Hog futures rose, extending a rally to the highest in more than two years, on speculation that demand will climb for U.S. pork exports to China, the world’s top consumer. Cattle prices jumped the most in a week.
Shuanghui International Holdings Ltd., China’s biggest pork producer, agreed last month to acquire Smithfield Foods Inc., the leading U.S. hog processor. Last year, China was the third-largest buyer of U.S. pork. Yesterday, the wholesale price advanced 1.5 percent to 97.92 cents a pound, the highest in almost a year, government data show.
“It’s the rumors of export business that are helping hogs,” Lawrence Kane, a senior market adviser at Stewart-Peterson Group in Yates City, Illinois, said in a telephone interview. “The Smithfield deal certainly fuels the speculation that China wants some pork long term.”
Hog futures for July settlement rose 1.3 percent to close at 99.15 cents a pound at 1 p.m. on the Chicago Mercantile Exchange, after reaching 99.9 cents, the highest for a most-active contract since April 25, 2011.

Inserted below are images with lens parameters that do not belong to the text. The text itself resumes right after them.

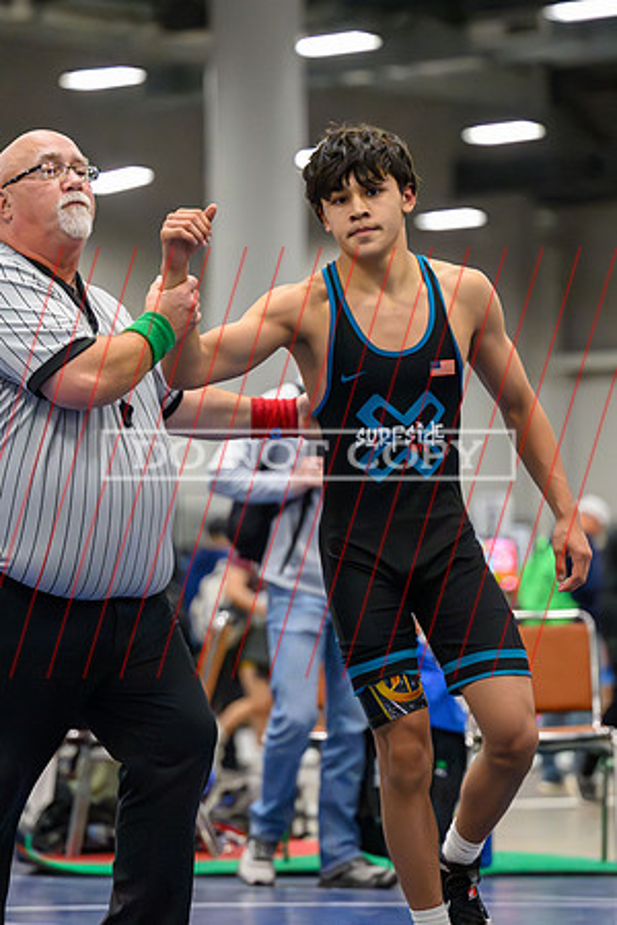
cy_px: 388
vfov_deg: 12.4
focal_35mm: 166
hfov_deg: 8.3
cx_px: 373
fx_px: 4271
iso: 14400
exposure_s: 1/800
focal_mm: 95
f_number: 2.8
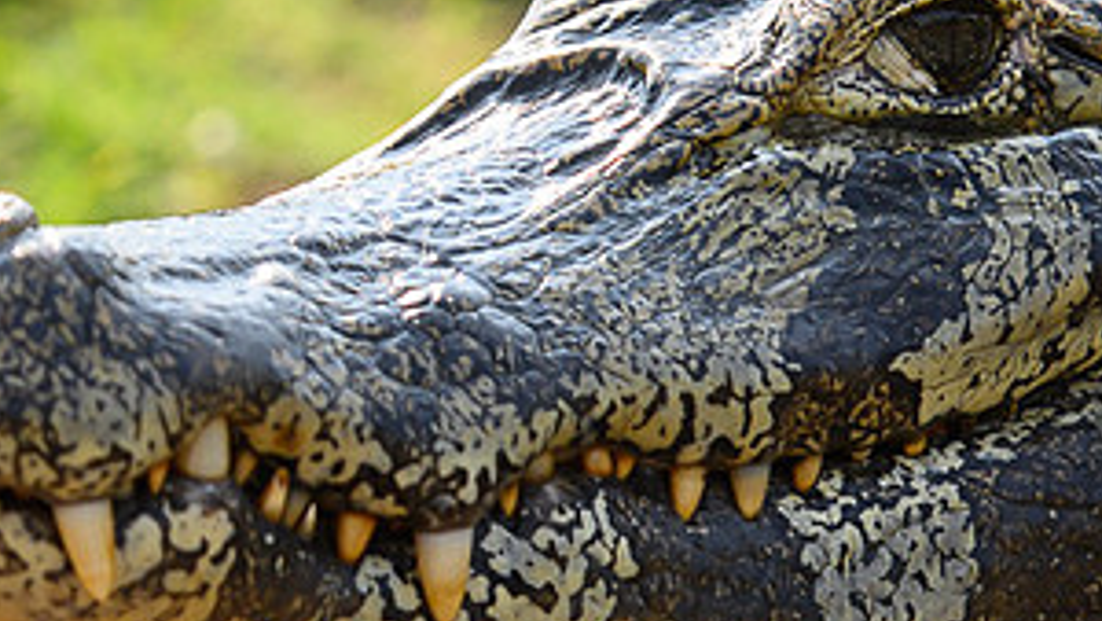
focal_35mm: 932
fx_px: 27243
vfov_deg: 1.3
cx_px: 713
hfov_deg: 2.3
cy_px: 360
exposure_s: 1/1600
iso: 1000
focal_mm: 320
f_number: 5.6
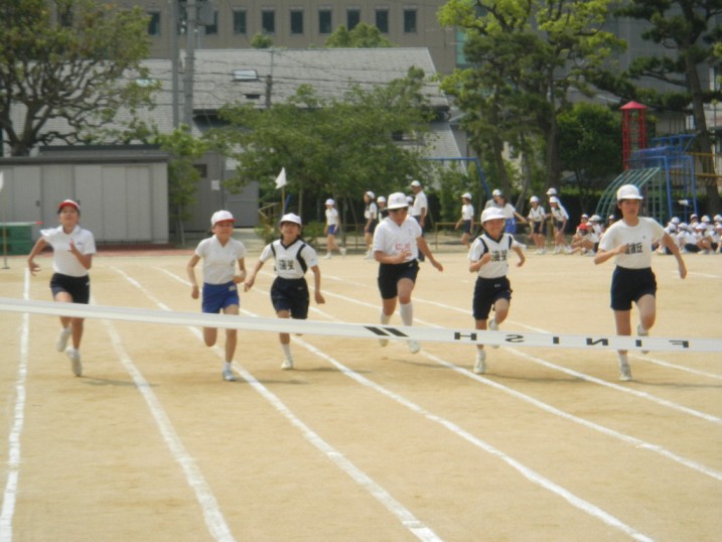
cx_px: 361
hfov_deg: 14.1
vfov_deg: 10.6
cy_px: 271
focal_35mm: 140
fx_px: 2921
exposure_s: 1/1000
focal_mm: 25
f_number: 5.8
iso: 194
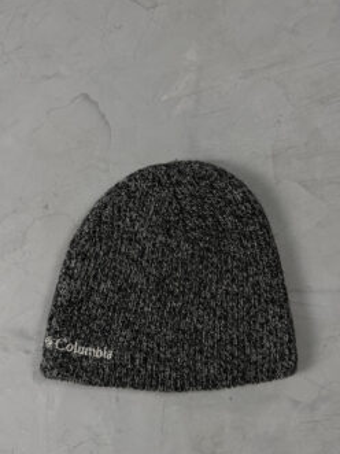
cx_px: 184
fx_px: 380
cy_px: 259
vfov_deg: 61.4
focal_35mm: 29
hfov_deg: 48.2
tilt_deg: -85.7
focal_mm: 6.76
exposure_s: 1/60
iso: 125
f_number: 1.78
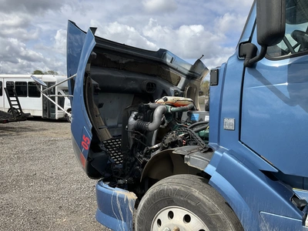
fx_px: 258
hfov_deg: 61.7
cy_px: 116
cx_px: 154
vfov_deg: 48.2
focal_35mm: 29
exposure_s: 1/1730
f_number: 1.8
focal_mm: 3
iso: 25
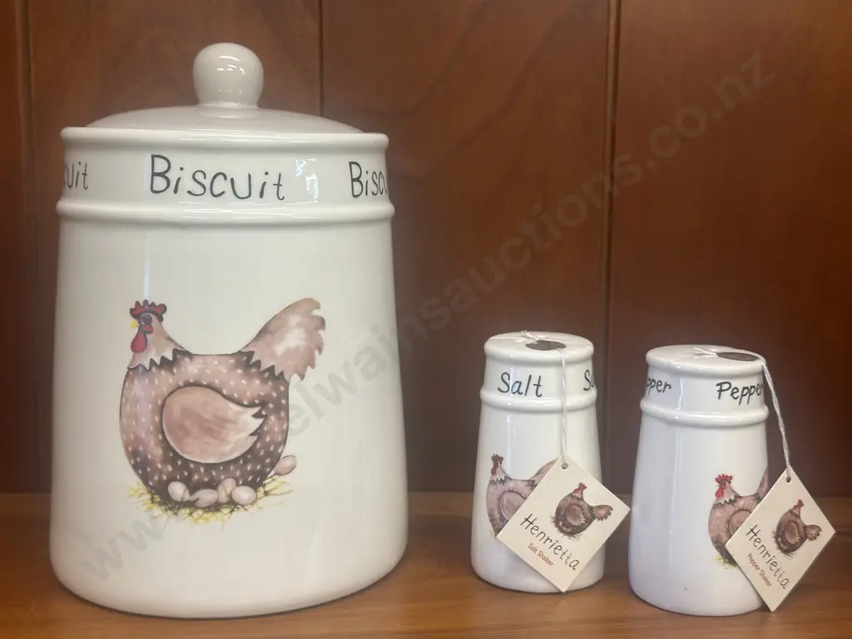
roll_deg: +0.0
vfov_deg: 30.3
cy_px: 320
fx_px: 1181
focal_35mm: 48
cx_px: 426
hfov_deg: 39.7
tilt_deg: -7.0
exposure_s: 1/50
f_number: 1.78
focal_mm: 6.86
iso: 80
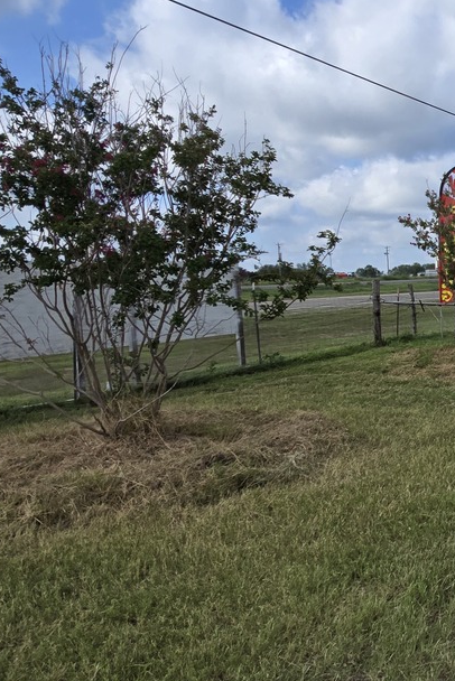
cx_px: 555
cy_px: 338
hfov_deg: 33.1
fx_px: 606
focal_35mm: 32
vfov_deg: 58.7
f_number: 2.2
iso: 50
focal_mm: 2.2
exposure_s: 1/2551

Yesterday, the cost of hogs for immediate delivery at slaughtering plants climbed 0.9 percent to 95.81 cents a pound, an 11-month high, U.S. Department of Agriculture data show.
Cattle futures for August delivery increased 1.1 percent to settle at $1.197 a pound, the biggest gain since May 31.
Feeder-cattle futures for August settlement climbed 0.9 percent to $1.44675 a pound.